Alex Schroeder posted about Gemini recently. There's lots of
technical discussion in there about the actual protocol which I will
reply to in the near future. But I wanted to respond more quickly to
the social aspect of the post, which ends on a bit of a down note. :(
The Gemini project has attracted more attention in a short time frame
than I expected, and on the whole the project is moving very fast!
It's quickly becoming apparent that not everybody is going to agree
with everybody else about what the best path forward for the project
is. If things keep moving this fast, it's going to be very hard to
keep building and maintaining consensus among the entire community.
I understand that this seems kind of sad and kind of scary, but I
think (and surely hope!) that it will be okay.
The worst case scenario as I see it is that the Gemini project
quickly descends into internal arguments, nobody can agree on anything
and the whole thing fizzles out in a week. If that happens, we've all
still got gopher, which isn't going anywhere. Our community doesn't
live or die by the Gemini experiment, and if it all goes wrong we can
try again, or decide that these sorts of efforts don't end well and
just leave things be.
The future of the lightweight internet belongs to all of us. Gemini
is the result of conversation that took place fairly widely in the
gopher community, and that conversation, that whole line of thought,
of speculation about the future, still belongs to that community. Not
everybody in that community has to like or use Gemini. Other people
may have different ideas about how things should be done. I promise
not to take personal offence at dissenting opionions or "competing"
projects, or people simply deciding that Gemini is not worth putting
their support behind. I certainly don't think I'm smart enough to
design the best possible protocol all by myself the first time I try.
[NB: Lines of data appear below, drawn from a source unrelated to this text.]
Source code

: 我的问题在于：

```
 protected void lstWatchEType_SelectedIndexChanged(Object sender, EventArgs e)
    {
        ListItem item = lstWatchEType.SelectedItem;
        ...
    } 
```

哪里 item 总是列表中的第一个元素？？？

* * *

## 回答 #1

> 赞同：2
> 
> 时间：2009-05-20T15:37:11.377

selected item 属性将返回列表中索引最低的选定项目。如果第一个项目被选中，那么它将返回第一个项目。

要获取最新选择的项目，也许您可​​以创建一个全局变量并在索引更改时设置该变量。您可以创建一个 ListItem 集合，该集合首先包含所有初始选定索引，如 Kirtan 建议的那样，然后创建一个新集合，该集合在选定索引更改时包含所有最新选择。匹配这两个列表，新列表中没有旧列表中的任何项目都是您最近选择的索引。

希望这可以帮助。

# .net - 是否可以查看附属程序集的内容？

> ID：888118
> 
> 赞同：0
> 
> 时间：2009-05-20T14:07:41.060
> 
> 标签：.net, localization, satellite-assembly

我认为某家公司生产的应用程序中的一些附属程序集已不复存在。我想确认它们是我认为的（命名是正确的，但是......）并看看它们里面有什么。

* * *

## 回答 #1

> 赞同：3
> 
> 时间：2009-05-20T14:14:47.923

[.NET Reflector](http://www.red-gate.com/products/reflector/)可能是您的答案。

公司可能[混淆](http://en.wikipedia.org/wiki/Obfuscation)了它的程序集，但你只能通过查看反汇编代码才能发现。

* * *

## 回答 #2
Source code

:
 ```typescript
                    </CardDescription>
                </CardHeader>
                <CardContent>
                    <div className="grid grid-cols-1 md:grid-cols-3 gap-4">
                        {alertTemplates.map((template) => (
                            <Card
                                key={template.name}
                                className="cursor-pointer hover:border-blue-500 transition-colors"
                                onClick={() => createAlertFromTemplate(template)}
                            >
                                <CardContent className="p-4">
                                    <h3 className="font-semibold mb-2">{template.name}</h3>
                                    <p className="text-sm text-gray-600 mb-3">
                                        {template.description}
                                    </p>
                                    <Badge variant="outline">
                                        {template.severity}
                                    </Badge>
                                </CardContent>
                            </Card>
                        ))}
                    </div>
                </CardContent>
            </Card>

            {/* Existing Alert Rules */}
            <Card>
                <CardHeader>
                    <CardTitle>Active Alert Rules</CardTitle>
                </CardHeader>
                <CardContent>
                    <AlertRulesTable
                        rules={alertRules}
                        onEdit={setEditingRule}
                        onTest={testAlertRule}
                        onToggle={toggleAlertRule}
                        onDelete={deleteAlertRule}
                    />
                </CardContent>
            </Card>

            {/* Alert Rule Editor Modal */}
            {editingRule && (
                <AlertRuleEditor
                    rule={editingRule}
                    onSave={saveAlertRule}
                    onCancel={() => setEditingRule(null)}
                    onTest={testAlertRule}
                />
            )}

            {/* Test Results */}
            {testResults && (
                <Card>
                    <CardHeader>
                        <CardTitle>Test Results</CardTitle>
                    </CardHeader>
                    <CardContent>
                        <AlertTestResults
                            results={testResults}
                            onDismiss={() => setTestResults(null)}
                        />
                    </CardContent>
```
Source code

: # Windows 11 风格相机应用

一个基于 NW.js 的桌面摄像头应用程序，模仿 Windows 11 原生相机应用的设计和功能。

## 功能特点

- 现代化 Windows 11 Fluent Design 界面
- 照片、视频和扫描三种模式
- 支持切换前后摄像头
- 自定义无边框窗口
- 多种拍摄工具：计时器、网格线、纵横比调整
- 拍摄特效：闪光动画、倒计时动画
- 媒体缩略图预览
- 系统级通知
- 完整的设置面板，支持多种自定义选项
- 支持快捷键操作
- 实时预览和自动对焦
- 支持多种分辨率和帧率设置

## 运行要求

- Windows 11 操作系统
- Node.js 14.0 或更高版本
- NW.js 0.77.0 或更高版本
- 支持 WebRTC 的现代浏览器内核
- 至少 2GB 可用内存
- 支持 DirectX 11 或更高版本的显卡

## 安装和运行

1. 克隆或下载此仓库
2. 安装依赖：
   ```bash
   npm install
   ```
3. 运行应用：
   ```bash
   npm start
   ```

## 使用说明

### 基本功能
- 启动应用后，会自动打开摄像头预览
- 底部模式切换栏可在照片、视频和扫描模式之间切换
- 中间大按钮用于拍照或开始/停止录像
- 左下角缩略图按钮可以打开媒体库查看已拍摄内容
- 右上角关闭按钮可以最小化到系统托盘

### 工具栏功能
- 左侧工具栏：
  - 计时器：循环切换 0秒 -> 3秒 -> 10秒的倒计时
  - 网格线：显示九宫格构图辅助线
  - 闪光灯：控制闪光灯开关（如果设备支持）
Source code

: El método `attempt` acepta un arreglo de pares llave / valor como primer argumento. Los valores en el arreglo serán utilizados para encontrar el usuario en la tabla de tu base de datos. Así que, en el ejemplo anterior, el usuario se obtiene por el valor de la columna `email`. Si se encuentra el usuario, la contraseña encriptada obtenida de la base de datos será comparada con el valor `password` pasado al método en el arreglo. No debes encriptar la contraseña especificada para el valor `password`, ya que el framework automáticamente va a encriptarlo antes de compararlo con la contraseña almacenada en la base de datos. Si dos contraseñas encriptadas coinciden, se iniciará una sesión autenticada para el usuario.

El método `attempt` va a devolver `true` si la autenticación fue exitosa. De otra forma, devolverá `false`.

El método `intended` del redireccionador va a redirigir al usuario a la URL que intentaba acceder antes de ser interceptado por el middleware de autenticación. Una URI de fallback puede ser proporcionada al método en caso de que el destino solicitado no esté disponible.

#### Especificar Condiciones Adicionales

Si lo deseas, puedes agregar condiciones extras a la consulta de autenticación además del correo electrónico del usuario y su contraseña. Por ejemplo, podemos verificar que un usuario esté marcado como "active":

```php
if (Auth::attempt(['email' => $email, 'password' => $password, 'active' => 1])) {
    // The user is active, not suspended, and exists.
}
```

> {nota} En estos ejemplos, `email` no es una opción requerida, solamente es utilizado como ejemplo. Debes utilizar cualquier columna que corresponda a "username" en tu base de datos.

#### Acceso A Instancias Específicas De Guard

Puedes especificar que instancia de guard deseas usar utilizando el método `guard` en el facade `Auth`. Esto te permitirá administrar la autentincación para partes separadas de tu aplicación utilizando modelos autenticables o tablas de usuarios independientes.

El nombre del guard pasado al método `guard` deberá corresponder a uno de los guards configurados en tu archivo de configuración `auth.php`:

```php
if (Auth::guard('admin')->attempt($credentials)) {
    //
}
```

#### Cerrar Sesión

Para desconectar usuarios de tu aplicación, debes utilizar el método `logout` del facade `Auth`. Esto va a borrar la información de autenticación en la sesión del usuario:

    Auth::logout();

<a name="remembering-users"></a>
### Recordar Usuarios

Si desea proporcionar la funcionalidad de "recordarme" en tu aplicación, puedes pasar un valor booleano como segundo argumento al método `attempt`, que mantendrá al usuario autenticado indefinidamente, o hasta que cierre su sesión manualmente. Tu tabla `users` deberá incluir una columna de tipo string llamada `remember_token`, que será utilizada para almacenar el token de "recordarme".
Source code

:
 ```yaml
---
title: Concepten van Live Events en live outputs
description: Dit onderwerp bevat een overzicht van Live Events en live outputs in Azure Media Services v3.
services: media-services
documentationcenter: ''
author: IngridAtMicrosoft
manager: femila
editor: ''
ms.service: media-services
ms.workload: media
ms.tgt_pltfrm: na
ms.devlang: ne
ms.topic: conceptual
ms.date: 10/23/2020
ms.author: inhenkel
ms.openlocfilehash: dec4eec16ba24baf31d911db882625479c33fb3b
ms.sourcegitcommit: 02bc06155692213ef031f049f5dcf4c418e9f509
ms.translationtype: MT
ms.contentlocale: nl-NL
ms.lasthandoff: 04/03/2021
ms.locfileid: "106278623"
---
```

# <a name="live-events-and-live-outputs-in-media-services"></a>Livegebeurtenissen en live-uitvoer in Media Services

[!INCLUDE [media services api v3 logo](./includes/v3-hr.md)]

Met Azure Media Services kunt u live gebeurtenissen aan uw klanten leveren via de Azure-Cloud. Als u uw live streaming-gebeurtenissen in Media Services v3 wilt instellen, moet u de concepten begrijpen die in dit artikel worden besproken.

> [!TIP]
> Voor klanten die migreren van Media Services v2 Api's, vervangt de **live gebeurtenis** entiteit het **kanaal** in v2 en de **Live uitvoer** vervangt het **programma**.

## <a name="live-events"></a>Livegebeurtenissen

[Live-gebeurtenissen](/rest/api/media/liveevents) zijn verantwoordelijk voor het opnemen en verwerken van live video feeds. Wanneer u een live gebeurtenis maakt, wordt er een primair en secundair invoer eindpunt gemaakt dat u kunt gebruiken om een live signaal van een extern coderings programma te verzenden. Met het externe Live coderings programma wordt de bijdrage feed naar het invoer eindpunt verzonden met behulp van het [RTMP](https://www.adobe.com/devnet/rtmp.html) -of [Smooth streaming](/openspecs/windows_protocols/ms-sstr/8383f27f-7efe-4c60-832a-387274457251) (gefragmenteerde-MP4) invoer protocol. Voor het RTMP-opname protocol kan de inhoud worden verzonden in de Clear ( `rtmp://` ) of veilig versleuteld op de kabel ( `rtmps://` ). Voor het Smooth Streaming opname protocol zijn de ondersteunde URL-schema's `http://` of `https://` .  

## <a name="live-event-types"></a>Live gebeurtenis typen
If you think I'm making terrible mistakes, feel free to let me know!
I might very well listen. If I don't, please feel very free to start
your own project. I'll try to offer constructive criticism on it.
Let a hundred flowers bloom, and in the end we'll move forward, if at
all, on the back of rough consensus and running code, like the
internet always does.
No hard feelings, I swear. None of this is worth losing friends or
fracturing the gopher community over.